Say, I have a USD/JPY Short trade which is running at a loss of $5,000 which I'm expecting to come back into range, however I have commitments where I'll be unable to monitor the trade for several days.

Given the economic climate as it as (and even in more stable times unexpected things can happen), I don't want to leave my trade exposed to abnormal shifts against my position. So in MT4 I hedge my trade with an equivalent Long trade thereby immediately "freezing" my loss.

This leaves me free to travel and not worry about my trades until I return when I can actively monitor them and adjust to ensure that I ultimately gain profits from both trades according to market swings.

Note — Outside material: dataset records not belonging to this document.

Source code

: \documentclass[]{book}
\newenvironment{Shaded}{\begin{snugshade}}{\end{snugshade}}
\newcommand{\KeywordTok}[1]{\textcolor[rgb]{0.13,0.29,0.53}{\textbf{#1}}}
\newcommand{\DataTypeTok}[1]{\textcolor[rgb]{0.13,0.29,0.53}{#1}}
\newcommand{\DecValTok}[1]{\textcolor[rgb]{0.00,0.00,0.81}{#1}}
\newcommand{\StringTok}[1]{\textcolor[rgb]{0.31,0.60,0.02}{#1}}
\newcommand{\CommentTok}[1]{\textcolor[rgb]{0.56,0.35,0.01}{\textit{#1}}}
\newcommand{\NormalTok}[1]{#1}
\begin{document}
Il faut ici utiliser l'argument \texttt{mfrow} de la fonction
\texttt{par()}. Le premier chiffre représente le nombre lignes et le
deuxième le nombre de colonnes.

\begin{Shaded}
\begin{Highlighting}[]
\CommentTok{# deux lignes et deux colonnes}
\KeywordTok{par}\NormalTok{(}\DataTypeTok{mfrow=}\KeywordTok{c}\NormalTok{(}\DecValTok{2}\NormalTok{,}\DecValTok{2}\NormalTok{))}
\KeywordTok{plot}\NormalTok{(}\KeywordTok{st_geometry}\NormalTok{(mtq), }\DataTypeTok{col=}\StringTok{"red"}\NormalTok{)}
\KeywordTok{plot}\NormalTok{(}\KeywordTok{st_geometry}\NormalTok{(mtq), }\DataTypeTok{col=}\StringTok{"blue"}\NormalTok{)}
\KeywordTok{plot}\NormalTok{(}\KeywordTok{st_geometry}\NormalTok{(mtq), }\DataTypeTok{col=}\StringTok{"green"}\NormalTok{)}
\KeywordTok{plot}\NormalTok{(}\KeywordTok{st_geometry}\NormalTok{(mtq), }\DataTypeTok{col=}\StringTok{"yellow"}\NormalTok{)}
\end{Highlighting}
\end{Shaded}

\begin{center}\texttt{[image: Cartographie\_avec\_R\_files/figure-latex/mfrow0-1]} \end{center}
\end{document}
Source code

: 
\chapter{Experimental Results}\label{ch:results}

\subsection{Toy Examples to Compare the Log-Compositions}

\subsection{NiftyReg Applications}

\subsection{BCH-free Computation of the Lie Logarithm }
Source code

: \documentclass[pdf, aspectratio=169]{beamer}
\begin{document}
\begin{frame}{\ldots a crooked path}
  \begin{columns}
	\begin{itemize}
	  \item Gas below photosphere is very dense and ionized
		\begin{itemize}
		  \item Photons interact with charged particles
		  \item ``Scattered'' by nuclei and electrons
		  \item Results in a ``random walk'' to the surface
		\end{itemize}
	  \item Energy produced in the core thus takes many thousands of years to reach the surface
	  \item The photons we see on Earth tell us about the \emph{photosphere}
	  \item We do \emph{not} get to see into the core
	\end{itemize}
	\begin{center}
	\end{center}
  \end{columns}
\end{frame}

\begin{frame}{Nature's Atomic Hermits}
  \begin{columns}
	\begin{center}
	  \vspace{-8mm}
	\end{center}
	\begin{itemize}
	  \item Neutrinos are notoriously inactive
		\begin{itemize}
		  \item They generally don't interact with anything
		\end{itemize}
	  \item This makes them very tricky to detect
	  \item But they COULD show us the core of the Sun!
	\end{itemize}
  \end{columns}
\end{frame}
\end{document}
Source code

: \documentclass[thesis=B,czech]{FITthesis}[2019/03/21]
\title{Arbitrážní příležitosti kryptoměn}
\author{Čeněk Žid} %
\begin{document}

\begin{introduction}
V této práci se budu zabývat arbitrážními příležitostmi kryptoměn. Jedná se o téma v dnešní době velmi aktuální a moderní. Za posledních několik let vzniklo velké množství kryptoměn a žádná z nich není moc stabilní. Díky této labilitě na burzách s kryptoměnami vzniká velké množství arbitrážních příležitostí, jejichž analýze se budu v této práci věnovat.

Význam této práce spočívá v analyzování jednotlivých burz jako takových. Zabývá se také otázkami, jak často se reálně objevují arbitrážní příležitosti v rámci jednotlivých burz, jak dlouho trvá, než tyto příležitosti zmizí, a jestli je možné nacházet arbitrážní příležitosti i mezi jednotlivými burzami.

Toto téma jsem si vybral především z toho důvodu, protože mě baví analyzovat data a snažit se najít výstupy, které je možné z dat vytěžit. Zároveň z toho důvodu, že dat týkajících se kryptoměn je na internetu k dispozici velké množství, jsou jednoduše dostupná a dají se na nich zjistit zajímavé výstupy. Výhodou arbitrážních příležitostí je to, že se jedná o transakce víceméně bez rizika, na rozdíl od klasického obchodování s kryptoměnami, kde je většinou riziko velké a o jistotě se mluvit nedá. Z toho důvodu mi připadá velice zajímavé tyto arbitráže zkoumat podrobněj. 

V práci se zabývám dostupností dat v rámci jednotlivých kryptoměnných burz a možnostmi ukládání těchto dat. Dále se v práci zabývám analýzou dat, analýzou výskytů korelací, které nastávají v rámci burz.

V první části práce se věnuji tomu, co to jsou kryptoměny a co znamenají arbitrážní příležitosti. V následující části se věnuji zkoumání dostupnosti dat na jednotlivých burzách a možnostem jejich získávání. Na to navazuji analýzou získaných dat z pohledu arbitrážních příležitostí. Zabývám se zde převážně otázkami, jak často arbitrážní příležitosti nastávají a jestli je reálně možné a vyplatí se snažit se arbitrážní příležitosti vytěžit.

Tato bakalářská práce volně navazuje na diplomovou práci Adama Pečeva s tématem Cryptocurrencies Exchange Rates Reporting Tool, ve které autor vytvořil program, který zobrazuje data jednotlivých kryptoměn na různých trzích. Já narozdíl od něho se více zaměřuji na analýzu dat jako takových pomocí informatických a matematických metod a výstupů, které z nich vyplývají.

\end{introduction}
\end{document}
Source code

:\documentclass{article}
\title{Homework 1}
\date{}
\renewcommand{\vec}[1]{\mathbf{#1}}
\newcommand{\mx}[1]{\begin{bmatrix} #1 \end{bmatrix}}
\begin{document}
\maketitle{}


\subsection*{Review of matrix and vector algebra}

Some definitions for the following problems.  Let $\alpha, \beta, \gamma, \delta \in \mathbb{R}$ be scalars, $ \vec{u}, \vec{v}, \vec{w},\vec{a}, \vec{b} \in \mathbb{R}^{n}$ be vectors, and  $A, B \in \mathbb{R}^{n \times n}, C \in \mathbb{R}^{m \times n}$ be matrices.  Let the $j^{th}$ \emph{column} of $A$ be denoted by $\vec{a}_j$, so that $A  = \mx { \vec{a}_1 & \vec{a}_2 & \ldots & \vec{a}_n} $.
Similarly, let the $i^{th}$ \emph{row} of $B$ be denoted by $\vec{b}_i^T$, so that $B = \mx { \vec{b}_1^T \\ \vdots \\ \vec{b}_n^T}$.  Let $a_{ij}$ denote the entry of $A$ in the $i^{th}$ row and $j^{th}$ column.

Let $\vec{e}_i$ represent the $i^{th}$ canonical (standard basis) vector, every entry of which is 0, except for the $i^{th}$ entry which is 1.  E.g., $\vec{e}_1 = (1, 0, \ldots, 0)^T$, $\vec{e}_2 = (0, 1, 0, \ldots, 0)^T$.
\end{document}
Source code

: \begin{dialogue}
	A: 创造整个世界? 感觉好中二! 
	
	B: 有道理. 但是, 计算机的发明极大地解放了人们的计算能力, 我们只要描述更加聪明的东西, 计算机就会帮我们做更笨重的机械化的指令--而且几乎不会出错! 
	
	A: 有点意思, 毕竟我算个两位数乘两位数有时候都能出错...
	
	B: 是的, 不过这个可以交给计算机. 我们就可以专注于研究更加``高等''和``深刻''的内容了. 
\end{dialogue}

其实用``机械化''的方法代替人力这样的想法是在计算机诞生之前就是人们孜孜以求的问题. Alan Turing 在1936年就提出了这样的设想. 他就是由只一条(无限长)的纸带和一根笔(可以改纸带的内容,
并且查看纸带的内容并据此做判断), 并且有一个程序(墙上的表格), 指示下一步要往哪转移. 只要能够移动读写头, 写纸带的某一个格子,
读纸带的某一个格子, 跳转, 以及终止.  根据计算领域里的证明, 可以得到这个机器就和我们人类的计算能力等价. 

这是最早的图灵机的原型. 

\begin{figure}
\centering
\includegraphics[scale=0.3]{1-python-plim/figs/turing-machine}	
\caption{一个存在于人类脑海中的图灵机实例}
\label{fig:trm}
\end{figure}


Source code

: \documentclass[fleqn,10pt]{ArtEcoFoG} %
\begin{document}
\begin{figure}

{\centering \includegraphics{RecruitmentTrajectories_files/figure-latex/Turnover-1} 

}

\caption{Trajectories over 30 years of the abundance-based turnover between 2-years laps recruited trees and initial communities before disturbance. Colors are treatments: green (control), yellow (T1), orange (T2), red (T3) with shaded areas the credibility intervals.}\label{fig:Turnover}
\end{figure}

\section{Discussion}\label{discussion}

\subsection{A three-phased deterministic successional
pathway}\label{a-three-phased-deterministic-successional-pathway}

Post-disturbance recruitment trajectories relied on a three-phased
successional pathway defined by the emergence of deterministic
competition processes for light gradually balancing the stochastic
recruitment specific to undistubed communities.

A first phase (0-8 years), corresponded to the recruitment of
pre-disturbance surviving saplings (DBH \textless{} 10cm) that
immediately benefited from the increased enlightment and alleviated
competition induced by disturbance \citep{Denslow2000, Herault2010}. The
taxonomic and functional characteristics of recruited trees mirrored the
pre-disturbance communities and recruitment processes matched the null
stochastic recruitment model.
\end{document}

So, with the wonderful new order system in MT5, I have two choices in this situation:

1) Close my Short trade for an immediate loss of $5,000.

2) Leave my Short trade and hope the market doesn't go ballistic Long whilst I'm away which will blow my account.

This may comply with US regulations on hedging, however a large amount of accounts have been shifted from the US to other countries purely so that hedging can still be employed.

I can't believe that you guys have implemented this.

trchalik said... @ November 6, 2009 at 6:06 AM

How can I solve this situation in MQL5?
http://forum.mql4.com/27308

Elroch said... @ January 10, 2011 at 9:44 AM

There is not the slightest disadvantage to closing it at the point where you would hedge it, and re-entering the position at the time when you would have removed the hedge. Many people misunderstand this fact.